Obviously, the current can be increased by increasing the amplitude of the applied voltage. Additionally, according to Equation (20), we can get:

$$\ln \left(\frac{i}{U_0}\right)\propto U_0$$

(21)

Thus, we can judge whether the device works in this NCI following our proposed mode by quickly determining if the current–voltage relationship conforms to Equation (20). Figure 6a provide a typical i–v curve of an NCI-LED operating at a frequency of 100 kHz.

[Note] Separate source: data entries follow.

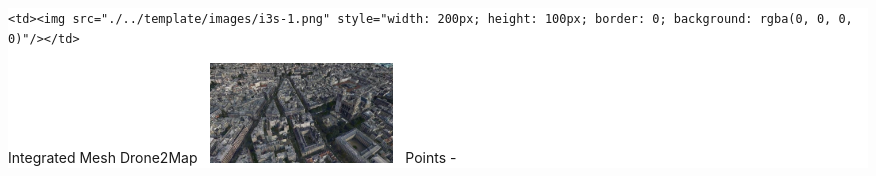     <td><img src="./../template/images/i3s-1.png" style="width: 200px; height: 100px; border: 0; background: rgba(0, 0, 0, 0)"/></td>
  </tr>
  <tr>
    <td style="vertical-align: middle">Integrated Mesh</td>
    <td style="vertical-align: middle">Drone2Map</td>
    <td><img src="./../template/images/i3s-3.png" style="width: 200px; height: 100px; border: 0; background: rgba(0, 0, 0, 0)"/></td>
  </tr>
  <tr>
    <td style="vertical-align: middle">Points</td>
    <td style="vertical-align: middle">-</td>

It can be found that the ln(i/U) is linearly related to U (inset of Figure 6a). Thus, we can make the judgement that the electrical performance can be described by Equations (19) and (20), and that the LED plays as a PN junction during the working process. Additionally, we can only consider the unidirectional rectifier characteristics of the LED when performing electrical performance analysis. However, when the applied frequency increases to 5 MHz, the ln(i/U) is not linearly related to U (inset of Figure 6b). Thus, we can make the conclusion that the junction capacitance of the LED plays a key role in the electrical performance. Moreover, we must consider the effect of the junction capacitor and the high-frequency response characteristics of the LED when performing electrical performance analysis.

4. Conclusions

In summary, theoretical equations of the time-varying relationship between the current and the voltage of NCI–LEDs are constructed. Mathematically, the time-varying current consists of decaying and periodic contributions, which is well consistent with the experimental result. The proposed theoretical equations are suitable for the analysis of NCI–LEDs when the application frequency is lower than 100 kHz. Key parameters that can improve device performance are discussed, including voltage amplitude, frequency, equivalent capacitance, and LED reverse current. Finally, the ln(i/U)–U relationship is proposed to judge the effect of junction capacitors in LEDs on device performance. The theory presented here can serve as important guidance for the rational design of NCI–LEDs.